On 08 Aug 2012, at 23:00, John Mikes wrote:
Bruno,
your reply is appreciable (I donot use the pun: remarkable and write
'remarks' to it);
On Wed, Aug 8, 2012 at 1:06 PM, Bruno Marchal <marc...@ulb.ac.be>
wrote:
On 08 Aug 2012, at 00:18, John Mikes wrote:
Dear Bruno,
congrats to yur interjected question: "What does not exist then?"
It is cute.
If I really HAVE to reply: "The R e s t of the world". And if you
insist to spell it out, you just 'create' it. <G>
<G>
I appreciate your mostly agreeing words, one question though:
how can a machine (Loebian?) be curious? or unsatisfied?
Universal machine are confronted with many problems. Avoiding
looping, avoiding crashing, avoiding inconsistencies, avoiding
incorrectness. They have duties: adding themselves and multiplying
themselves, with all the relative troubles that result from the
impossible "simple" merging of the addition and multiplcations laws
(with the numbers: I could have taken abstraction and application
with the lambda terms instead).
The Löbian machine knows that she is universal, and so can grasp the
preceding paragraph, and get in that way even much more questions,
and she can discover even more sharply her abyssal ignorance.
Löbianity is the step where the universal machine knows that
whatever she could know more, that will only make her more ignorant
with respect to the unknown. Yet, the machine at that stage can also
intuit more and more the reason and necessity of that ignorance, and
with comp, study the approximate mathematical description of parts
of it.
JM: looks to me that Univ. Mach. is a fictional charater like Alice
in Wunderland, equipped with whatever you need to make it work. Like
(my) infinite complexity.
The difference is that once you agree on addition and multiplication,
you can prove the existence of universal machine, and you can bet that
you can implement them in the physical reality, as our concrete
physical personal computer, and cells, brain etc, illustrate.

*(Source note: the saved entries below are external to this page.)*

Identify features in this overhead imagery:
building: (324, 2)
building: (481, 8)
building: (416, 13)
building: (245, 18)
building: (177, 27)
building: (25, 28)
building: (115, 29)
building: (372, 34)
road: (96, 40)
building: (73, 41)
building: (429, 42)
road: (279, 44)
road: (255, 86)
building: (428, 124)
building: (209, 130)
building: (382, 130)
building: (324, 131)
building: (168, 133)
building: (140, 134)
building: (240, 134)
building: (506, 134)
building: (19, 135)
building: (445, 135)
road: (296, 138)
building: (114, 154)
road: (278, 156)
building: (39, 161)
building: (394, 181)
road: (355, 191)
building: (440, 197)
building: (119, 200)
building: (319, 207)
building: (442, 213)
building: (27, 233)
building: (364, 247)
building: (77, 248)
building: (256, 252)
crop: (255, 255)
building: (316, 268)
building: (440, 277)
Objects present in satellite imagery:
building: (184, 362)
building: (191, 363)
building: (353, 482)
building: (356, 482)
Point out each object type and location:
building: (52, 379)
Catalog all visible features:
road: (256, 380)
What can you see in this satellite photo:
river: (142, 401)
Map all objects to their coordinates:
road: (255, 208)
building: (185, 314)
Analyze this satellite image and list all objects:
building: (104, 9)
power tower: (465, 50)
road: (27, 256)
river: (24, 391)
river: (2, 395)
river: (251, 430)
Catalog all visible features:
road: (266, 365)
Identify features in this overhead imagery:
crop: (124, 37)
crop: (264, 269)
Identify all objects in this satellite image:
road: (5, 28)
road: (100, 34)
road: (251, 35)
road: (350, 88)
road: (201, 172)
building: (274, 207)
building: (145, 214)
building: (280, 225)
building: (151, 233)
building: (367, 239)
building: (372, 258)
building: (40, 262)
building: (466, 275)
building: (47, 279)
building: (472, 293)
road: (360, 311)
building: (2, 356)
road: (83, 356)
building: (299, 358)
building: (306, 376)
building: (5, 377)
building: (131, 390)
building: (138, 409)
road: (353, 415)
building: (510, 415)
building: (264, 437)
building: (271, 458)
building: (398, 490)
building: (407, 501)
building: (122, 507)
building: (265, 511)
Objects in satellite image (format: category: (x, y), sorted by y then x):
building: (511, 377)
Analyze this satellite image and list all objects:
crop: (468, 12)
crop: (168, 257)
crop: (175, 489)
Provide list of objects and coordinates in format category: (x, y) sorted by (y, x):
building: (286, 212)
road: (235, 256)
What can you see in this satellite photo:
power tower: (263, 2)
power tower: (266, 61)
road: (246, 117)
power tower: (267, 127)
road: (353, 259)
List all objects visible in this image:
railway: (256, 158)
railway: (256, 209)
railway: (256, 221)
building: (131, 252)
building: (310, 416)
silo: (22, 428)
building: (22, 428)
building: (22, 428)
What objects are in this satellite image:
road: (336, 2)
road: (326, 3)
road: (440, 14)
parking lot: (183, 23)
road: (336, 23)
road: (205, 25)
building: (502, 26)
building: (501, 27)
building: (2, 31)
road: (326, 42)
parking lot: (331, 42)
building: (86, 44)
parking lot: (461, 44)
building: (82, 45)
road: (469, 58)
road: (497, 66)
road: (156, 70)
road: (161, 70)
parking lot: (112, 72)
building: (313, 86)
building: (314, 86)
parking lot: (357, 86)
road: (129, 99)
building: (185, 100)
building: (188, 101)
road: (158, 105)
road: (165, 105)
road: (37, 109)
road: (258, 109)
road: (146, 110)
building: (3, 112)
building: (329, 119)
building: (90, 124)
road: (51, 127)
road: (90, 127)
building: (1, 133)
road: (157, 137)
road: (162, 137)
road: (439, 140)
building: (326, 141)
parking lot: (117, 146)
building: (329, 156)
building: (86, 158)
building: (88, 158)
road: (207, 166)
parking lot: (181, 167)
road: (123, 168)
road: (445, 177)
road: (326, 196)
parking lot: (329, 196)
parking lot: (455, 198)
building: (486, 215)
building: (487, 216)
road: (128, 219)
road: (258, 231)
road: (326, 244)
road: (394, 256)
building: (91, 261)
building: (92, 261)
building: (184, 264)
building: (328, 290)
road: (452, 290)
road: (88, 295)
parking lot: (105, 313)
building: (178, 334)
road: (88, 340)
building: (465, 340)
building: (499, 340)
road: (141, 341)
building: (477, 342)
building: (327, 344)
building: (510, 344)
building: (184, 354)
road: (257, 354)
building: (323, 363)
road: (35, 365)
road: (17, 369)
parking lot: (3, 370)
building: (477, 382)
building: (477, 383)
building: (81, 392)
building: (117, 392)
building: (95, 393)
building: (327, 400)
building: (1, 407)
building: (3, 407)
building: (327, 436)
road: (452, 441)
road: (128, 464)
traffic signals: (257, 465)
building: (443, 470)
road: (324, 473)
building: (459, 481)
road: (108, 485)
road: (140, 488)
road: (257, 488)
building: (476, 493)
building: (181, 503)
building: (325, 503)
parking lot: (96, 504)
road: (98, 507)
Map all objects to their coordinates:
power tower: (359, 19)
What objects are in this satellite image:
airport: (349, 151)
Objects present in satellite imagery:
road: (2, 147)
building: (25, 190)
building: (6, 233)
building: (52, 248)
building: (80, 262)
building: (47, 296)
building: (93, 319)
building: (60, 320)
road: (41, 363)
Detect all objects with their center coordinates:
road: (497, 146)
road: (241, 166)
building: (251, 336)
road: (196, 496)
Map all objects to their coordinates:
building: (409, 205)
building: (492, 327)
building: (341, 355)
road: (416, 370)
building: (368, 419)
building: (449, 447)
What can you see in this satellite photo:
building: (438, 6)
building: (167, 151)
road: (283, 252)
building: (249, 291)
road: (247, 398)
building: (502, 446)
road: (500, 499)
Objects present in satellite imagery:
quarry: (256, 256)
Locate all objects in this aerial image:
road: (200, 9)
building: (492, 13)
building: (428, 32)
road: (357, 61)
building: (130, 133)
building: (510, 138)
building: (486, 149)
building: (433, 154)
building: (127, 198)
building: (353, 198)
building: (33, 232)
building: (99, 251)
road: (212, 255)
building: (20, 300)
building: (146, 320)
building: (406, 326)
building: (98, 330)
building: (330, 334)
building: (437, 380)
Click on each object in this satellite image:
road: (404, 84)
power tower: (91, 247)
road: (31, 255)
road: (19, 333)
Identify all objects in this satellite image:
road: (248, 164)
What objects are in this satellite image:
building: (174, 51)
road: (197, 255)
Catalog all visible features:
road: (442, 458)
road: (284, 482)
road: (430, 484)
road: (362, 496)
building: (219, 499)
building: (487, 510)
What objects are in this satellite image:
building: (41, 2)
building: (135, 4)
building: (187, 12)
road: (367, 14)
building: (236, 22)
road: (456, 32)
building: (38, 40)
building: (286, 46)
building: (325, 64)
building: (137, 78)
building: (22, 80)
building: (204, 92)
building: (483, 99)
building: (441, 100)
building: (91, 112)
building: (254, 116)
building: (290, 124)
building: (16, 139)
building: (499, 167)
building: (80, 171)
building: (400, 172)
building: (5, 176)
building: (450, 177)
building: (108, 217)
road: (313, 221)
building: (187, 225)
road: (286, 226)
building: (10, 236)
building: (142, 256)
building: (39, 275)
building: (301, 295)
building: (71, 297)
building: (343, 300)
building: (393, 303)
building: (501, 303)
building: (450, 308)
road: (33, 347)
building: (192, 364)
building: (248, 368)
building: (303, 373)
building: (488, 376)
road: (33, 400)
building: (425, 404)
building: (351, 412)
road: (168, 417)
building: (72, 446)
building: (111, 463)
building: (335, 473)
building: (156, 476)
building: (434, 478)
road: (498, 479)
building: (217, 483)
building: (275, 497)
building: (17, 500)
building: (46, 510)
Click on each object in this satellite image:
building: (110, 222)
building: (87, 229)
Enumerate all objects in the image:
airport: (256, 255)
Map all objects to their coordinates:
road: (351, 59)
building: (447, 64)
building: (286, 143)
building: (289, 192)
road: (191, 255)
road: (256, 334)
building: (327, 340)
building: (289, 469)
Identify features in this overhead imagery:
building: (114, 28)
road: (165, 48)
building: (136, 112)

somebody suggested to say 'organism' au lieu de machine, but it is
not a fair transformation.
OK.
Finally I am too ignorant to appreciate 'ontological' in my
worldview: in an everything that constantly changes it is hard to
see 'being' vs. 'becoming'.
But how can "everything" change? You can only change relatively to
something else.---
I think that change is an experience from inside. It follows, I
think, from the hypothesis that we might survive through a computer
emulation (my working hypothesis).
The everything is the being, and the change, or the becoming, or the
creation and the annihilation, is how the everything looks from
inside, in amnesic state with respect of the "everything" somehow.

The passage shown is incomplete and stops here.